** Source material follows **
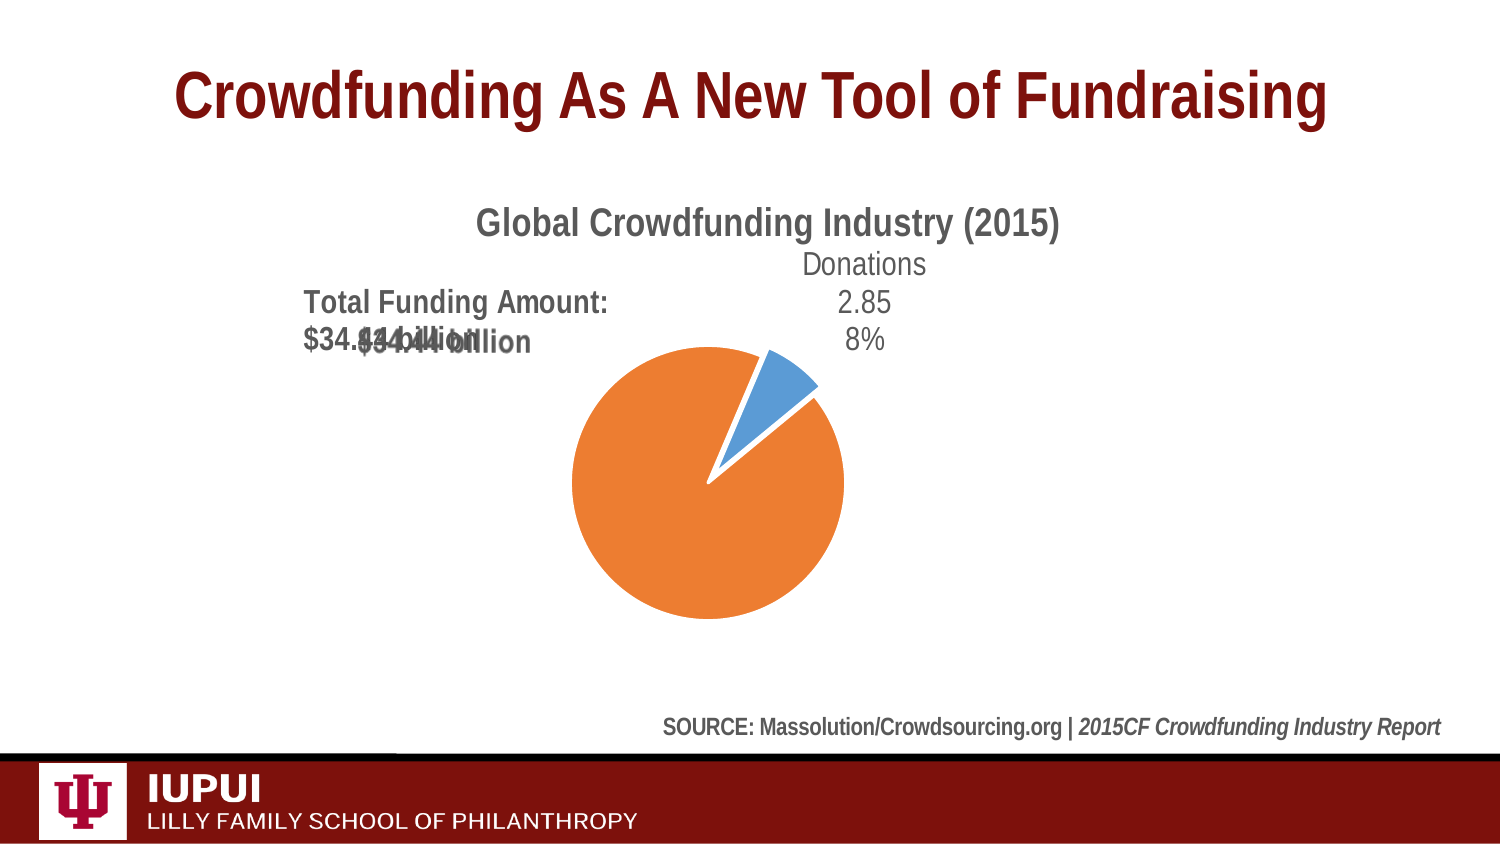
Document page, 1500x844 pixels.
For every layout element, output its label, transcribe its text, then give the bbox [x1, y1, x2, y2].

title Crowdfunding As A New Tool of Fundraising [70, 21, 1435, 162]
picture [39, 763, 637, 840]
chart [162, 168, 1376, 694]
text_box SOURCE: Massolution/Crowdsourcing.org | 2015CF Crowdfunding Industry Report [260, 702, 1457, 748]
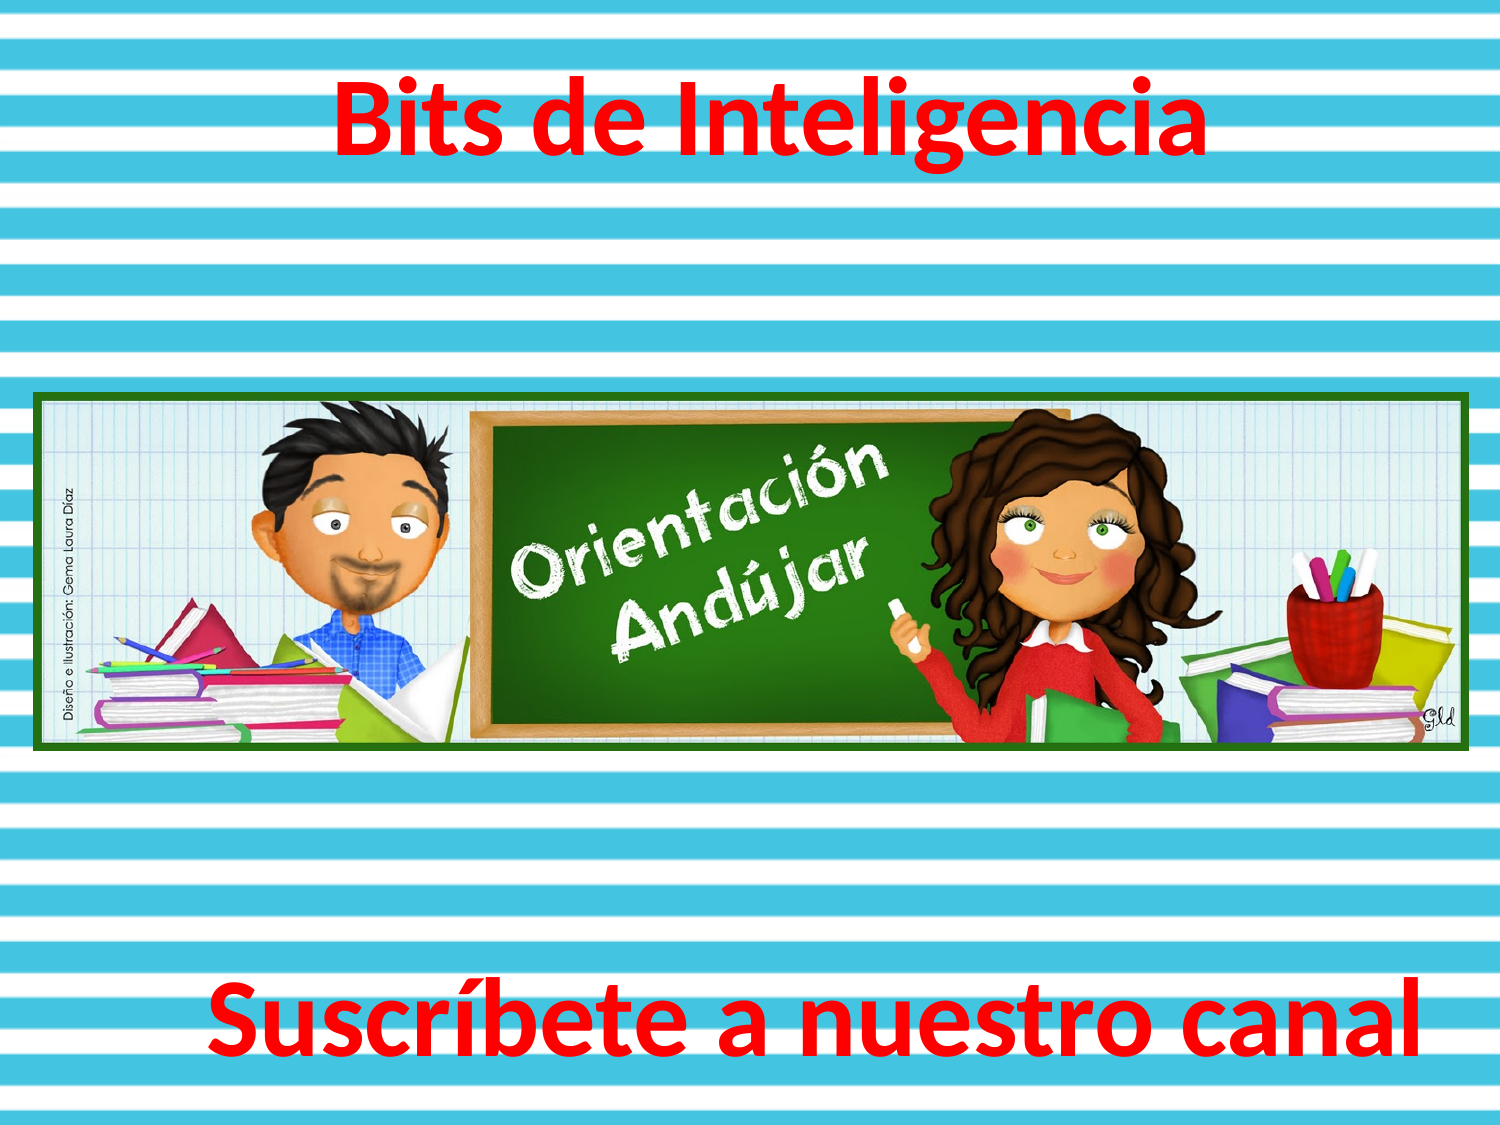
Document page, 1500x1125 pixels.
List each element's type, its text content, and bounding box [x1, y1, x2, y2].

text_box Suscríbete a nuestro canal [191, 936, 1442, 1087]
text_box Bits de Inteligencia [316, 35, 1228, 186]
picture [0, 0, 1500, 1125]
** End of Source material **
▶ What needs to be done: Your copy must match the records above exactly, apart from the pictures, which are excluded.

▶ Result for this exercise:
Document page, 1500x844 pixels.
For every layout element, output its label, transcribe its text, then give the bbox [x1, y1, x2, y2].

title Crowdfunding As A New Tool of Fundraising [70, 21, 1435, 162]
picture [39, 763, 637, 840]
chart [162, 168, 1376, 694]
text_box SOURCE: Massolution/Crowdsourcing.org | 2015CF Crowdfunding Industry Report [260, 702, 1457, 748]
Document page, 1500x1125 pixels.
List each element's type, its text content, and bounding box [x1, y1, x2, y2].

text_box Suscríbete a nuestro canal [191, 936, 1442, 1087]
text_box Bits de Inteligencia [316, 35, 1228, 186]
picture [0, 0, 1500, 1125]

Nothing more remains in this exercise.